Many authors have approached the development process of interfirm cooperation by classifying different development phases (see e.g., Benassi, 1995; Hovi, 1995; Pettersen, 1993; Bronder & Pritzi, 1992; Lorange & Roos, 1992; Butler & Hansen, 1991; Devlin & Bleackley, 1988). Usually authors have identified three, four or five different external phases that are characterized by certain recognizable elements. As a synthesis based on earlier classifications, four different phases are presented which in the assumed chronological order are: formation, configuration, implementation and dissolution.

Regardless of the fact that the different development models have been considered process models they are quite undynamic in nature because they do not take into account the variability of time-spans and the possibility that some net may also develop backwards, i.e., return to earlier phases and start a development process again.
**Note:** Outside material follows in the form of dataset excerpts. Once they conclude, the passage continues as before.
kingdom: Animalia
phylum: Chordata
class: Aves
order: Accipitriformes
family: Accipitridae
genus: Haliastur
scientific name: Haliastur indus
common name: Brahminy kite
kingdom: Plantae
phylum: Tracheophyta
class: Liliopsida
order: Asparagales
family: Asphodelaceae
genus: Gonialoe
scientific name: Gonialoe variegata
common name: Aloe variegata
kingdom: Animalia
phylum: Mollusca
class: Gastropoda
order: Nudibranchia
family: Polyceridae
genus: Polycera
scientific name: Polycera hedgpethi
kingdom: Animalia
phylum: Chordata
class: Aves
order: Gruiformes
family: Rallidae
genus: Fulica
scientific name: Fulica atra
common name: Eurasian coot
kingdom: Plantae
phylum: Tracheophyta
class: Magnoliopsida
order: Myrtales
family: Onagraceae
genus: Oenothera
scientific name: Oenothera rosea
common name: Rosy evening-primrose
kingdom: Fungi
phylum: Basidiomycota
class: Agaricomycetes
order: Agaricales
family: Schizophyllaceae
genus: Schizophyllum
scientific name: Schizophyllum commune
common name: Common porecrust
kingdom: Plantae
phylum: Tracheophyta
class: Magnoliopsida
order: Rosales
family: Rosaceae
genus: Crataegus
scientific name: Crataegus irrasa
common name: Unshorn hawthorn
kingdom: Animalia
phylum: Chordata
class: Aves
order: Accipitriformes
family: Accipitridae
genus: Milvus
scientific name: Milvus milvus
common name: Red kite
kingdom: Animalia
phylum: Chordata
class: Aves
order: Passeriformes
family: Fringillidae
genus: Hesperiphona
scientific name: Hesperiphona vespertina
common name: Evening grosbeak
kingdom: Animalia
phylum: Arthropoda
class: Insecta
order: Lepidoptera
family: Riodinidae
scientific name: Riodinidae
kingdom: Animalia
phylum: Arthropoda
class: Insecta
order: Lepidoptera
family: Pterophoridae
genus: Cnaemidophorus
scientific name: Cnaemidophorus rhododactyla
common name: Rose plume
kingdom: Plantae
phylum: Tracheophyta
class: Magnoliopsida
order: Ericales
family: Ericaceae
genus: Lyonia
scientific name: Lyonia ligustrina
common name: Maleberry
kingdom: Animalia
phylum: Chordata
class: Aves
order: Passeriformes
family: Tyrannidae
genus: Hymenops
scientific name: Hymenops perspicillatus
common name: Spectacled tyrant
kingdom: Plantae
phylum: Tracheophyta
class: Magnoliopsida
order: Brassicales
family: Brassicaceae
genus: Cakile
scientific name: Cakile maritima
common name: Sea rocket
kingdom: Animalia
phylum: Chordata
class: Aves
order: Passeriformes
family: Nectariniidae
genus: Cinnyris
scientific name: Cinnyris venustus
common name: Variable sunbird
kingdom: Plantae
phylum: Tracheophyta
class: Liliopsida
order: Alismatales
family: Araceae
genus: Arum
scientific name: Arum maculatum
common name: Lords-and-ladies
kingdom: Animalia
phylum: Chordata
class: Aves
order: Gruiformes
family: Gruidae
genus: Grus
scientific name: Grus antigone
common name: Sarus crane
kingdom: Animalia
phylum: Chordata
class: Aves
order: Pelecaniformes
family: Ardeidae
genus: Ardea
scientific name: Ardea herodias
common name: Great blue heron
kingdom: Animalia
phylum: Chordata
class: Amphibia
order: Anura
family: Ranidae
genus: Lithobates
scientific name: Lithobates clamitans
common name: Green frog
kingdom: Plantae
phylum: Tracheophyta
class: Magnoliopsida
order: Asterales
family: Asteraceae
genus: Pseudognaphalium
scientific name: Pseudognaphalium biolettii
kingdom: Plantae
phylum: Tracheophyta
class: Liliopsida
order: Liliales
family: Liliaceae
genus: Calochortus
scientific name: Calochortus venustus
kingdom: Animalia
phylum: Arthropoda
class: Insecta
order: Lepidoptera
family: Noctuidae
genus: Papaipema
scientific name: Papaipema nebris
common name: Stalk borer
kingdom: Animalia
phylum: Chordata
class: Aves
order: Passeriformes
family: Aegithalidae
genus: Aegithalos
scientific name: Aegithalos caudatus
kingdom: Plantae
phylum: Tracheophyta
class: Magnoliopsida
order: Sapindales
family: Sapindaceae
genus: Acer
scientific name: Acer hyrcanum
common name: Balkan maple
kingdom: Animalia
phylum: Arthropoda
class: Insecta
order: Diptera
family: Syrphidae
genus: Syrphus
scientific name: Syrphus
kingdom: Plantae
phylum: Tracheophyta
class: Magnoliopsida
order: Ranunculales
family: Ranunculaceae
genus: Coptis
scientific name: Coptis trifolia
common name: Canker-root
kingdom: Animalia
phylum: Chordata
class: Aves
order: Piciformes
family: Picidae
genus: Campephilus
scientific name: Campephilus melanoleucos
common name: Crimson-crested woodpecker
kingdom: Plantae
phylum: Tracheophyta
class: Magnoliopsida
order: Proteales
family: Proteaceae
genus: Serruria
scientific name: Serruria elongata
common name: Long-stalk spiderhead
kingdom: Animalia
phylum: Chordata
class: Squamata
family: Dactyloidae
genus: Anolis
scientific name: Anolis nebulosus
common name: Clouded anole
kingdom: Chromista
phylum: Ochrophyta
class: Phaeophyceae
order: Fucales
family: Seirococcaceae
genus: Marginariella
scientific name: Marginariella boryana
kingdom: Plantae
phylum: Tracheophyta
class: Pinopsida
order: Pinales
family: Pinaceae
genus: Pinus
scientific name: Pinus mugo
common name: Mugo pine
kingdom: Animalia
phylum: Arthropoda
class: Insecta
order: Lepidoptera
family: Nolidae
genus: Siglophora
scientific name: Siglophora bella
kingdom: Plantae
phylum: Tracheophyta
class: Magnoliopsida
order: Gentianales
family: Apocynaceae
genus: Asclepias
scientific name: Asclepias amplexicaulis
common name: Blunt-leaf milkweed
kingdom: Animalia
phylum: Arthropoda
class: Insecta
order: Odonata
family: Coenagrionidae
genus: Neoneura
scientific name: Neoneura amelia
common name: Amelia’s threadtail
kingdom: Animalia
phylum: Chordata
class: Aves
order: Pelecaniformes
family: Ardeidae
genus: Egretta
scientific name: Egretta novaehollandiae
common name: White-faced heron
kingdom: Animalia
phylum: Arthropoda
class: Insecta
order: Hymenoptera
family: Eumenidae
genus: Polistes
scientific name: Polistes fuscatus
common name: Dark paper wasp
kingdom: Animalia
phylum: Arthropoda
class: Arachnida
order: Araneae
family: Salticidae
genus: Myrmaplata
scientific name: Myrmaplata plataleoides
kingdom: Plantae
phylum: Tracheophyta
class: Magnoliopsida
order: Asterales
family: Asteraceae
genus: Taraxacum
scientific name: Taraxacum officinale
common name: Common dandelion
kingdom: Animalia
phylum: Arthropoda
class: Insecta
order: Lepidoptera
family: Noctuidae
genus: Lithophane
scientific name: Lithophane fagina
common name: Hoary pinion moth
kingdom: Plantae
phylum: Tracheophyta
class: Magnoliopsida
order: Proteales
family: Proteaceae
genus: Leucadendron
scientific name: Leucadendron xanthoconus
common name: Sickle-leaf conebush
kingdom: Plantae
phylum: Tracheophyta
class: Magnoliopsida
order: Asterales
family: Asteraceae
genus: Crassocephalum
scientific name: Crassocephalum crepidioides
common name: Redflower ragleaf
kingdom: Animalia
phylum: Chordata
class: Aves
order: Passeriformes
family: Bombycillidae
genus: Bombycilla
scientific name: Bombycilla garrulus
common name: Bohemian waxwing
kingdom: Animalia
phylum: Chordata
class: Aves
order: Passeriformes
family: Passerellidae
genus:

Moreover, those models do not reveal the internal processes or adaptation processes that have to be gone through inside a net before a net can proceed to the next development phase (cf. Ring & Van de Ven, 1994). The adaptations made by partners have an ability to strengthen and deepen cooperation, but in spite of that these internal adaptation processes have been neglected in earlier studies. (cf. Niederkofler, 1991; Dubini & Aldrich, 1991; Parkhe, 1991). Most of the earlier development models are not life-cycles of interfirm cooperation either, because they usually end with the implementation or management phases (cf. Kogut, 1987). These models seem to ignore that nets are mostly only temporal, although they may function for several years (cf. Ring & Van de Ven, 1994; Niederkofler, 1991). They have forgotten that nets are not meant to be life-long because continuous changes require adaptations and a net that is built for a certain purpose is not necessarily able to adapt to new requirements. Instead new actors, resources and activities are required to fulfill new tasks. Naturally, the more intensive the exchange process among firms are the stronger will be the will to make adaptations (Johanson & Mattsson, 1987; see also Parkhe, 1991; Lorange & Roos, 1987).

In the empirical part the development process of interfirm cooperation will mainly be dealt with through those three dimensions and variables of them that were earlier presented. The different development phases will be used to describe the approximate points of time of the process. The assumption is that there is a connection between the main variables (cf. Pettersen, 1993), which can be seen in the research setting in Figure 1. The purpose of the arrows in the figure is to point to the unclarified problem, i.e., how different dimensions will be located in relation to each other in the development process and particularly in the implementation phase. Most clearly related to the research setting of the present study are, however, Pettersen's (1993) and Ring and Van de Ven's (1994) studies because both of them took also into account the aspect of process. Ring and Van de Ven clarified the balance between informal and formal processes thus concentrating on the socio-psychological and network management dimensions of the present study while Pettersen (1993) in his doctoral dissertation assumed that there are certain given characteristics in (a) the enterprises, (b) the relationships, (c) the network, and (d) processes tied to the development that are essential aspects to be taken into consideration in connection with interfirm cooperation.